Producer Ken Nelson, who's in the Hall of Fame himself, both encouraged her to take on those groundbreaking woman's songs and worried about her resulting image.
"Ken would find me more of those songs-and every once in a while I'd put one in that I liked. About, 'The Other Woman,' one of those, he said: 'It puts you in a bad light. We want to keep you as a sweet little country girl.' And I said, 'Well, then, Ken-you don't know me very well!' They always tried to protect my career," (In real life, whatever her image, Ms. Shepard has been happily married to Benny Birchfield, harmony singer with the bluegrass Osborne Brothers and road manager for Roy Orbison, for 43 years.)
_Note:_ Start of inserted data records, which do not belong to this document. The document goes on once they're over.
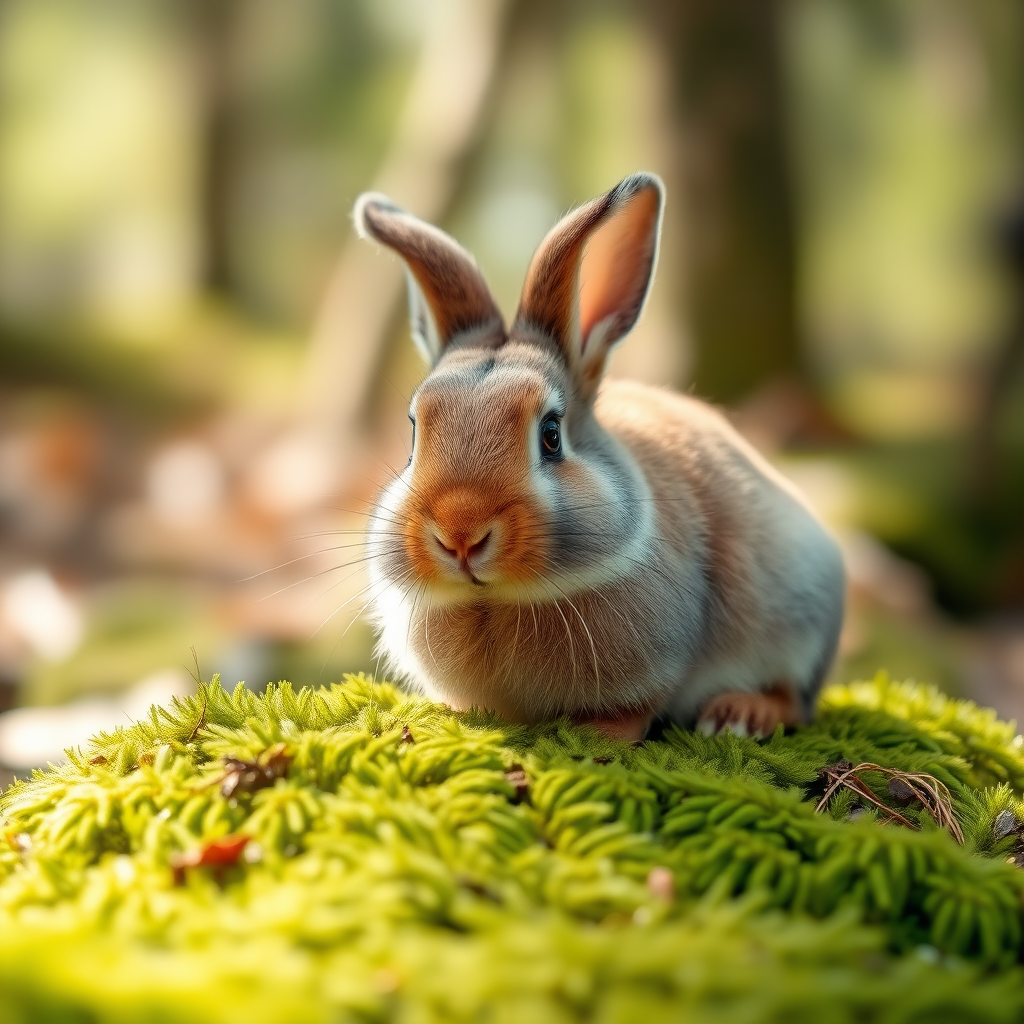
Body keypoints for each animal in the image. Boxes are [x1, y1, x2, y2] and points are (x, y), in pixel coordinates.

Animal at [354, 172, 845, 742]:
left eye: (550, 434)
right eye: (414, 433)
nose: (461, 535)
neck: (494, 599)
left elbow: (634, 710)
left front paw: (599, 737)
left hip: (800, 611)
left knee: (794, 699)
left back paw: (739, 716)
Ms. Shepard won a special place in the hearts of forgotten, rural people, men and women alike, which was one of traditional country's attractions for her: "It was," she recalls, "the music of the everyday working people-the farmers, like my daddy; the mechanics; guys who worked in a gas station. This was their music; it told their story. It told of them working 60 hours a week and then going down to the beer joint on Saturday night and relaxing with a good cold beer. That's what it was about; it wasn't about being queen of England. I took the battered woman's side, the other woman's side, and every other side. I recoreded a story called 'Another Neon Night' and it's the story of a prostitute., and I got a lot of response from those things. Because this is the core of country music."
This week, Jean Shepard will be recognized not for going along and getting along, but for breaking and resetting the country mold. And it is about time.
(Congratulations from all of us to Jean Shepard upon her induction into the Country Music Hall of Fame).